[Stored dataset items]
# # # # #
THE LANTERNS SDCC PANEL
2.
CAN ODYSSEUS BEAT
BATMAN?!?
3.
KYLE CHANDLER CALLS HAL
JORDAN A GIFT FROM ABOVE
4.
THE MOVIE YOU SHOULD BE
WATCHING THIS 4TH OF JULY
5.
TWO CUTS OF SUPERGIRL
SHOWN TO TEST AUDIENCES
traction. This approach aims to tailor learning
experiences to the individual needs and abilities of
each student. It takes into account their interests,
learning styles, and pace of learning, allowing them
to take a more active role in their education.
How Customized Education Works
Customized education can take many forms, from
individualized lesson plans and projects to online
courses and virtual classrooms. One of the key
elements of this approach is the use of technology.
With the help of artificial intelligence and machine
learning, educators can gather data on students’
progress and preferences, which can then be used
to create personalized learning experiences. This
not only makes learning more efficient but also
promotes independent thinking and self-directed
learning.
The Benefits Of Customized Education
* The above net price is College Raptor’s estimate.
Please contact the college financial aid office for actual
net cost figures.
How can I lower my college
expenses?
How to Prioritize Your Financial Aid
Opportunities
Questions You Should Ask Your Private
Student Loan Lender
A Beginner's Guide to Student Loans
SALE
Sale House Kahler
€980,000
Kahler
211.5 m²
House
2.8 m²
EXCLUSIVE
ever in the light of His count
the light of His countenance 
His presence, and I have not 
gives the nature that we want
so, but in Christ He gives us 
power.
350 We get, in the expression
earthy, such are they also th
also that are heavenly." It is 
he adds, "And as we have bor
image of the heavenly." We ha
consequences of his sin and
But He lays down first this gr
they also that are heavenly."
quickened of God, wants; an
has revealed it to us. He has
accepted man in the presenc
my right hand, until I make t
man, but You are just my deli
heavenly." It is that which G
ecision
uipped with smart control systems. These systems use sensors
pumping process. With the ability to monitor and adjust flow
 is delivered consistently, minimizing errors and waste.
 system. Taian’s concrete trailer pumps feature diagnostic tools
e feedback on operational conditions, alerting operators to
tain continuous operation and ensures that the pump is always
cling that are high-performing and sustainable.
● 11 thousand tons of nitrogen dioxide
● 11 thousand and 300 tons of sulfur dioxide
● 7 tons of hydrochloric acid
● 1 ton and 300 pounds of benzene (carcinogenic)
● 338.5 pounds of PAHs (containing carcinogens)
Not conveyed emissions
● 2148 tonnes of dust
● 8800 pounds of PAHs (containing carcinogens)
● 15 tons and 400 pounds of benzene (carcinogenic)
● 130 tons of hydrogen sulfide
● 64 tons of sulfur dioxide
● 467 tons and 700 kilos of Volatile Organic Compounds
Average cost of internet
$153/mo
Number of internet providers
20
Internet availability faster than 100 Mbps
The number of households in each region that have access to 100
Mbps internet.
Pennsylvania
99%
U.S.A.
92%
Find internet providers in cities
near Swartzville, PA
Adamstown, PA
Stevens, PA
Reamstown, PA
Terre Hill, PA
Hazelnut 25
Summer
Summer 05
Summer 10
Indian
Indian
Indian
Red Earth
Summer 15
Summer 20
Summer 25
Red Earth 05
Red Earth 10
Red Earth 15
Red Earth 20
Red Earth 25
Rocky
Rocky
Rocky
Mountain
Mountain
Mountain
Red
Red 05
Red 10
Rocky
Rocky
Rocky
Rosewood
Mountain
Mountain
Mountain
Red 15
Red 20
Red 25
# # # # #
Written task:
Rewrite the records with "Red Earth" changed to "Terracotta" wherever it occurs, keeping every other word and line as it is.

Result of this task:
THE LANTERNS SDCC PANEL
2.
CAN ODYSSEUS BEAT
BATMAN?!?
3.
KYLE CHANDLER CALLS HAL
JORDAN A GIFT FROM ABOVE
4.
THE MOVIE YOU SHOULD BE
WATCHING THIS 4TH OF JULY
5.
TWO CUTS OF SUPERGIRL
SHOWN TO TEST AUDIENCES
traction. This approach aims to tailor learning
experiences to the individual needs and abilities of
each student. It takes into account their interests,
learning styles, and pace of learning, allowing them
to take a more active role in their education.
How Customized Education Works
Customized education can take many forms, from
individualized lesson plans and projects to online
courses and virtual classrooms. One of the key
elements of this approach is the use of technology.
With the help of artificial intelligence and machine
learning, educators can gather data on students’
progress and preferences, which can then be used
to create personalized learning experiences. This
not only makes learning more efficient but also
promotes independent thinking and self-directed
learning.
The Benefits Of Customized Education
* The above net price is College Raptor’s estimate.
Please contact the college financial aid office for actual
net cost figures.
How can I lower my college
expenses?
How to Prioritize Your Financial Aid
Opportunities
Questions You Should Ask Your Private
Student Loan Lender
A Beginner's Guide to Student Loans
SALE
Sale House Kahler
€980,000
Kahler
211.5 m²
House
2.8 m²
EXCLUSIVE
ever in the light of His count
the light of His countenance 
His presence, and I have not 
gives the nature that we want
so, but in Christ He gives us 
power.
350 We get, in the expression
earthy, such are they also th
also that are heavenly." It is 
he adds, "And as we have bor
image of the heavenly." We ha
consequences of his sin and
But He lays down first this gr
they also that are heavenly."
quickened of God, wants; an
has revealed it to us. He has
accepted man in the presenc
my right hand, until I make t
man, but You are just my deli
heavenly." It is that which G
ecision
uipped with smart control systems. These systems use sensors
pumping process. With the ability to monitor and adjust flow
 is delivered consistently, minimizing errors and waste.
 system. Taian’s concrete trailer pumps feature diagnostic tools
e feedback on operational conditions, alerting operators to
tain continuous operation and ensures that the pump is always
cling that are high-performing and sustainable.
● 11 thousand tons of nitrogen dioxide
● 11 thousand and 300 tons of sulfur dioxide
● 7 tons of hydrochloric acid
● 1 ton and 300 pounds of benzene (carcinogenic)
● 338.5 pounds of PAHs (containing carcinogens)
Not conveyed emissions
● 2148 tonnes of dust
● 8800 pounds of PAHs (containing carcinogens)
● 15 tons and 400 pounds of benzene (carcinogenic)
● 130 tons of hydrogen sulfide
● 64 tons of sulfur dioxide
● 467 tons and 700 kilos of Volatile Organic Compounds
Average cost of internet
$153/mo
Number of internet providers
20
Internet availability faster than 100 Mbps
The number of households in each region that have access to 100
Mbps internet.
Pennsylvania
99%
U.S.A.
92%
Find internet providers in cities
near Swartzville, PA
Adamstown, PA
Stevens, PA
Reamstown, PA
Terre Hill, PA
Hazelnut 25
Summer
Summer 05
Summer 10
Indian
Indian
Indian
Terracotta
Summer 15
Summer 20
Summer 25
Terracotta 05
Terracotta 10
Terracotta 15
Terracotta 20
Terracotta 25
Rocky
Rocky
Rocky
Mountain
Mountain
Mountain
Red
Red 05
Red 10
Rocky
Rocky
Rocky
Rosewood
Mountain
Mountain
Mountain
Red 15
Red 20
Red 25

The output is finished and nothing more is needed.